Tuesday, June 8, 2010

Goat Island on Murrell's Inlet

"Goat House on Murrell's Inlet"

6"x 8" oil on gessoed linen panel.

I'm painting again from my recent beach trip photos. We were staying near Murrell's Inlet where all the seafood restaurants and the night life was hap'nin. Behind Drunken Jack's is an small island where goats and peacocks are raised. It's fun to walk along the marina pier and watch the entire goat herd run from one end of the island to the other and stir up the many birds roosting there. Good memories.

I feel like a dummy. I recently read on someone's blog about coating one's canvas with a clear medium mixture of turps and lindseed oil in preparation for painting. Or you can mix white oil paint in with this same mixture and use a white medium to coat your canvas. It was explained that this would help in painting skys and distant landscape elements.

The reason I feel like a dummy is because I ask myself - where have I been? I never knew about this. Being self taught so far, I just missed this valuable step. Maybe lots of artists do this and maybe not, I just don't know. On this painting I was using one of my older linen panels that is coated with a clear gesso. I have in the past added another two coats of white gesso and still disliked the surface. I took one of these linen panels (already coated with the white gesso) and painted on a light coat of a mixture of half turps and half stand oil. I loved how the paint just glides on much like when painting on the oil primed linen. Again, where have I been! So this is how to paint on canvas!

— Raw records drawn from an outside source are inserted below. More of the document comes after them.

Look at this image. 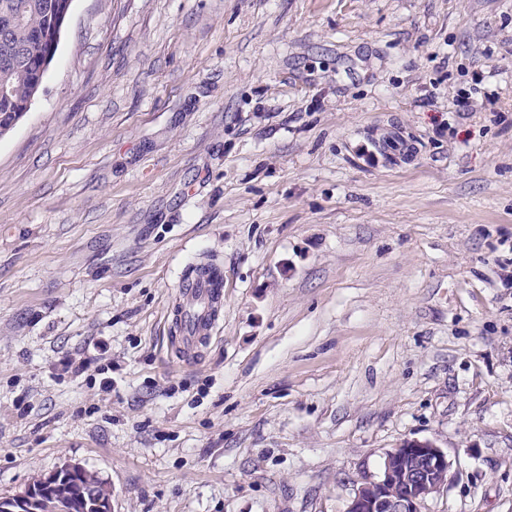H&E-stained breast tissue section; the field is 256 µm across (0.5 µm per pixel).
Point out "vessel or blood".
<instances>
[{
    "label": "vessel or blood",
    "mask_w": 512,
    "mask_h": 512,
    "mask_svg": "<svg viewBox=\"0 0 512 512\" xmlns=\"http://www.w3.org/2000/svg\"><path fill=\"white\" fill-rule=\"evenodd\" d=\"M224 299V270L209 266L189 272L182 280L170 310L174 327L170 349L184 361L205 347L217 325Z\"/></svg>",
    "instance_id": "obj_1"
}]
</instances>
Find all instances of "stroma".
Masks as SVG:
<instances>
[{"mask_svg": "<svg viewBox=\"0 0 512 512\" xmlns=\"http://www.w3.org/2000/svg\"><path fill=\"white\" fill-rule=\"evenodd\" d=\"M511 273L512 0H73L0 137V498L76 463L112 512H344L418 439L422 512H512ZM99 340L107 396L59 372ZM223 299L224 268L208 266L185 276L169 313L174 334L170 336V349L174 359L185 361L207 345Z\"/></svg>", "mask_w": 512, "mask_h": 512, "instance_id": "1", "label": "stroma"}]
</instances>
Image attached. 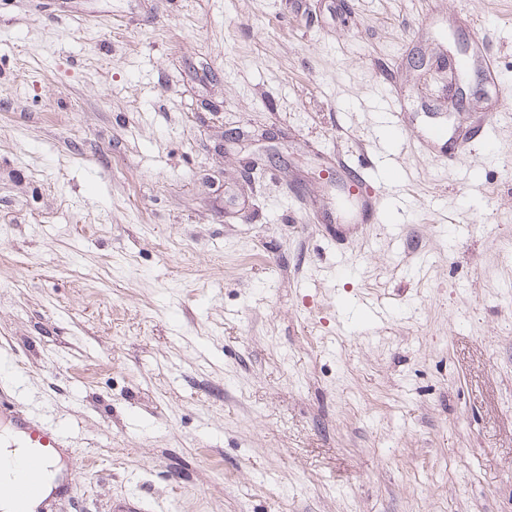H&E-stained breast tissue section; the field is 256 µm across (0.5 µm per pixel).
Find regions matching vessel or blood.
Instances as JSON below:
<instances>
[{
  "label": "vessel or blood",
  "instance_id": "1",
  "mask_svg": "<svg viewBox=\"0 0 512 512\" xmlns=\"http://www.w3.org/2000/svg\"><path fill=\"white\" fill-rule=\"evenodd\" d=\"M6 421L8 452L0 451V499L46 512L50 501L75 486L77 466L66 451L62 428L49 427L0 394V421Z\"/></svg>",
  "mask_w": 512,
  "mask_h": 512
}]
</instances>
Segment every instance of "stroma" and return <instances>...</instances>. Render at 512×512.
<instances>
[{"instance_id":"1","label":"stroma","mask_w":512,"mask_h":512,"mask_svg":"<svg viewBox=\"0 0 512 512\" xmlns=\"http://www.w3.org/2000/svg\"><path fill=\"white\" fill-rule=\"evenodd\" d=\"M509 86L512 0H0V386L67 433L52 512H512Z\"/></svg>"}]
</instances>
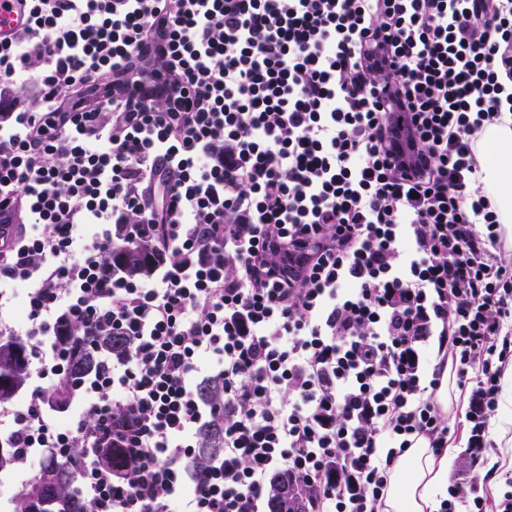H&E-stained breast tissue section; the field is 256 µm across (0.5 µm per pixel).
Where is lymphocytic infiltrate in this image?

By the way, linseed oil is supposed to dry faster and cure harder. I'll have to purchase some, but the stand oil seemed to work fine. You still have to think about the fat over lean principle while building your painting, so I didn't thin my paint with turpentine for the bit of under-painting I put down. I'll definitely do some experimenting with this. Please anyone jump in a make comments about your experience using a medium to coat your canvas! This was an alla prima painting completed in about three hours.